Select from the data all lines with the word "laten".

# # # # # # #

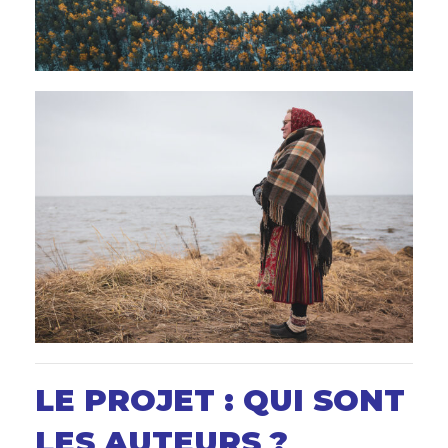
LE PROJET : QUI SONT
LES AUTEURS ?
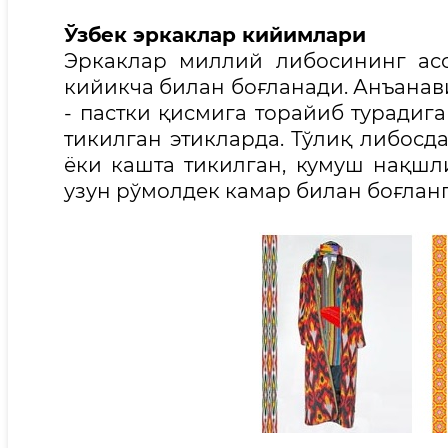
Ўзбек эркаклар кийимлари
Эркаклар миллий либосининг асо
кийикча билан боғланади. Анъанави
- пастки қисмига торайиб турадиг
тикилган этикларда. Тўлиқ либосд
ёки кашта тикилган, кумуш нақшл
узун рўмолдек камар билан боғланг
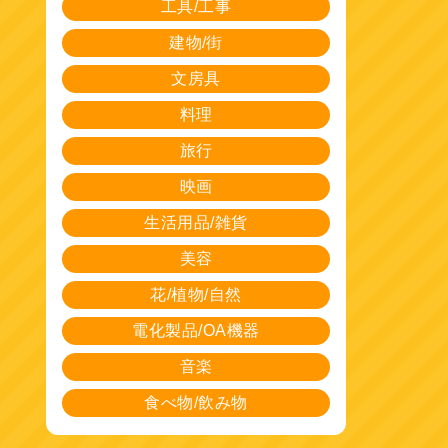
工具/工事
建物/街
文房具
料理
旅行
映画
生活用品/雑貨
美容
花/植物/自然
電化製品/OA機器
音楽
食べ物/飲み物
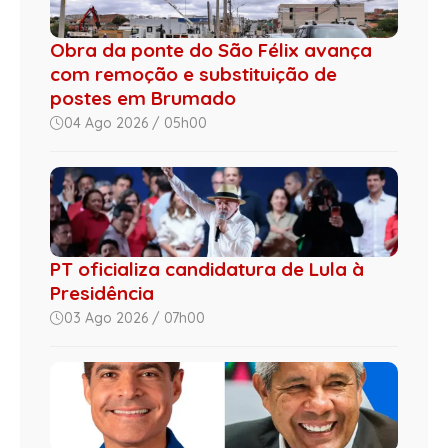
Obra da ponte do São Félix avança
com remoção e substituição de
postes em Brumado
04 Ago 2026 / 05h00
PT oficializa candidatura de Lula à
Presidência
03 Ago 2026 / 07h00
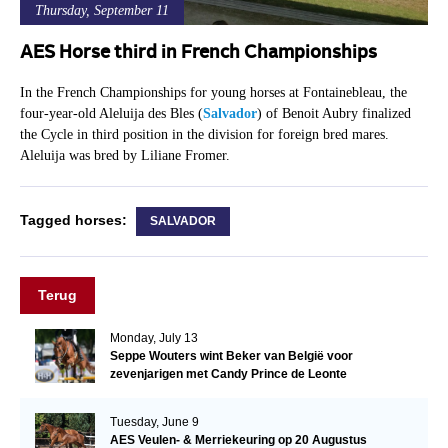
Thursday, September 11
AES Horse third in French Championships
In the French Championships for young horses at Fontainebleau, the
four-year-old Aleluija des Bles (
Salvador
) of Benoit Aubry finalized
the Cycle in third position in the division for foreign bred mares.
Aleluija was bred by Liliane Fromer.
Tagged horses:
SALVADOR
Terug
Monday, July 13
Seppe Wouters wint Beker van België voor
zevenjarigen met Candy Prince de Leonte
Tuesday, June 9
AES Veulen- & Merriekeuring op 20 Augustus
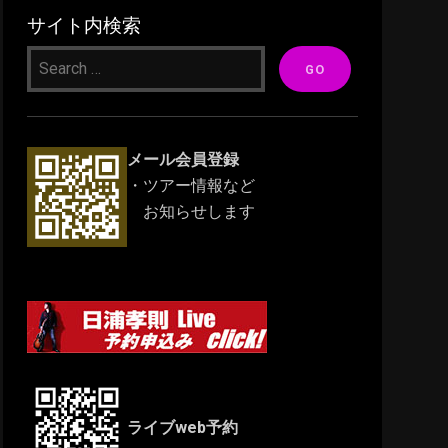
サイト内検索
メール会員登録
・ツアー情報など
お知らせします
ライブweb予約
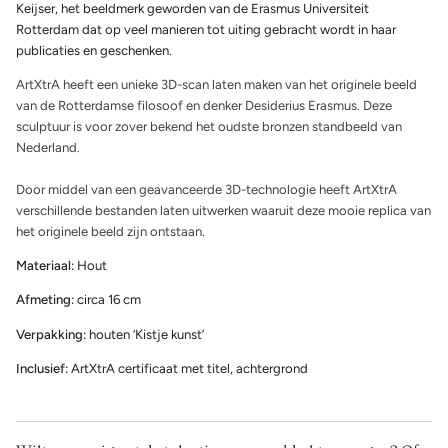
Keijser, het beeldmerk geworden van de Erasmus Universiteit
Rotterdam dat op veel manieren tot uiting gebracht wordt in haar
publicaties en geschenken.
ArtXtrA heeft een unieke 3D-scan laten maken van het originele beeld
van de Rotterdamse filosoof en denker Desiderius Erasmus. Deze
sculptuur is voor zover bekend het oudste bronzen standbeeld van
Nederland.
Door middel van een geavanceerde 3D-technologie heeft ArtXtrA
verschillende bestanden laten uitwerken waaruit deze mooie replica van
het originele beeld zijn ontstaan.
Materiaal:
Hout
Afmeting:
circa 16 cm
Verpakking:
houten ‘Kistje kunst’
Inclusief:
ArtXtrA certificaat met titel, achtergrond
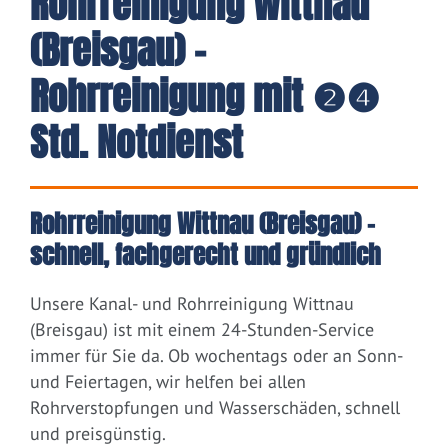
Rohrreinigung Wittnau
(Breisgau) -
Rohrreinigung mit ❷❹
Std. Notdienst
Rohrreinigung Wittnau (Breisgau) –
schnell, fachgerecht und gründlich
Unsere Kanal- und Rohrreinigung Wittnau
(Breisgau) ist mit einem 24-Stunden-Service
immer für Sie da. Ob wochentags oder an Sonn-
und Feiertagen, wir helfen bei allen
Rohrverstopfungen und Wasserschäden, schnell
und preisgünstig.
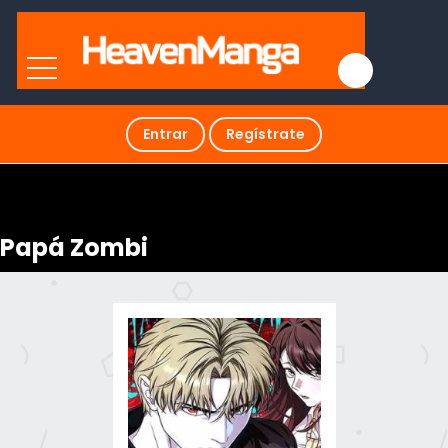
Entrar
Regístrate
Papá Zombi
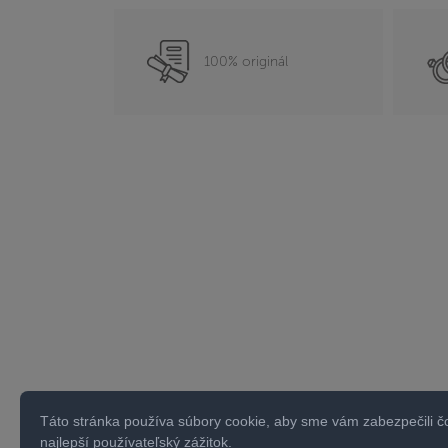
100% originál
Táto stránka používa súbory cookie, aby sme vám zabezpečili č
najlepší používateľský zážitok.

# # # # # # #

• RESULT OF THE EXERCISE:
ArtXtrA heeft een unieke 3D-scan laten maken van het originele beeld
verschillende bestanden laten uitwerken waaruit deze mooie replica van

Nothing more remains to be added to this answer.